25. L'impact de la réglementation sur la définition du marché géographique est moins décisif pour ce qui concerne la détoxication. En effet, pour des raisons économiques, ce marché est géographiquement plus limité que celui de l'incinération. La détoxication coûte beaucoup moins cher que l'incinération, ce qui implique un poids proportionnellement plus important des coûts de transport et laisse supposer que le marché est plutôt national (ou même régional) que communautaire.
26. Il n'est toutefois pas nécessaire de définir les marchés géographiques d'une façon plus précise, puisque JVC ne se trouvera en position dominante sur aucun de ces marchés, même si ceux-ci étaient définis de la façon la plus restrictive.
Appréciation de l'impact de l'opération de concentration sur la concurrence
27. Ni RPC ni SITA ne sont présents aujourd'hui sur le marché de l'incinération des DIS pour le compte de tiers bien que RPC réalise cette opération pour son propre compte. SITA détient une filiale [ ] qui a une capacité de détoxication de [ ] et qui sera apportée à JVC si celle-ci pénètre ce marché. RPC ne possède aucune installation de détoxication pour le compte de tiers. L'opération n'entraînera donc pas d'augmentation des parts de marché. En France, pays où l'entreprise commune sera principalement active, les parts de marché de JVC seront inférieures à 10 %.
28. Il existe néanmoins des liens verticaux entre les sociétés mères et JVC sur les marchés situés en amont et en aval. SITA collecte et regroupe des petites quantités de DIS, et RPC produit des DIS. Toutefois, le four de JVC n'étant pas sur le marché auparavant, le but exprès de la création de JVC est d'offrir les services d'incinération aux tiers.
Quant au lien entre JVC et les filiales d'une de ses sociétés-mères, SITA, qui gèrent [ ] des décharges pour les DIS en France, son influence sur le marché de l'enfouissement des DIS sera faible. En effet, le four de Pont-de-Claix est destiné à ne traiter que des DIS liquides et par conséquent génèrera une faible quantité de cendres destinées à l'enfouissement.

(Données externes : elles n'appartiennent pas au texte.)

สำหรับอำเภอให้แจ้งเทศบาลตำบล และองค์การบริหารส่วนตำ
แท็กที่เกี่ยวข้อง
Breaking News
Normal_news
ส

VI. RESTRICTIONS ACCESSOIRES
29. Comme il a été exposé ci-dessus, les déchets générés par l'unité de production de RPC à Pont-de-Claix continueront d'être traités dans le four apporté à JVC pour une durée reconductible de 30 ans. Cet engagement a pour objet de garantir la continuité des débouchés de RPC qui ne dispose pas de possibilités de traitement équivalentes. En outre, RPC et SITA se sont engagés, pour une durée de 5 ans, à apporter prioritairement à JVC leurs DIS susceptibles d'être traités à Pont-de-Claix. Cet engagement mettra progressivement JVC en mesure d'assurer son autonomie et sa viabilité.
30. La clause de non concurrence prévue par le protocole d'accord entre les parties vise à garantir de manière durable que les fondateurs n'exerceront pas pour leur propre compte l'activité mise en commun dans JVC.
31. Les restrictions de concurrence mentionnées ci-dessus peuvent être considérées comme directement liées et nécessaires à la réalisation de l'opération de concentration.
32. Les accords établis en faveur de JVC et ayant pour objet l'occupation de certains sites pour une durée de 50 ans et la fourniture d'utilités par RPC peuvent être considérés comme faisant partie intégrante de la concentration.
33. Les contrats relatifs à l'utilisation de services communs ne sont pas de nature restrictive.
VII.CONCLUSION
34. Pour les raisons exposées ci-dessus, la Commission a décidé de ne pas s'opposer à l'opération notifiée et de la déclarer compatible avec le Marché commun. Cette décision est adoptée en application de l'article 6, paragraphe 1, sous b, du règlement (CEE) du Conseil n° 4064-89.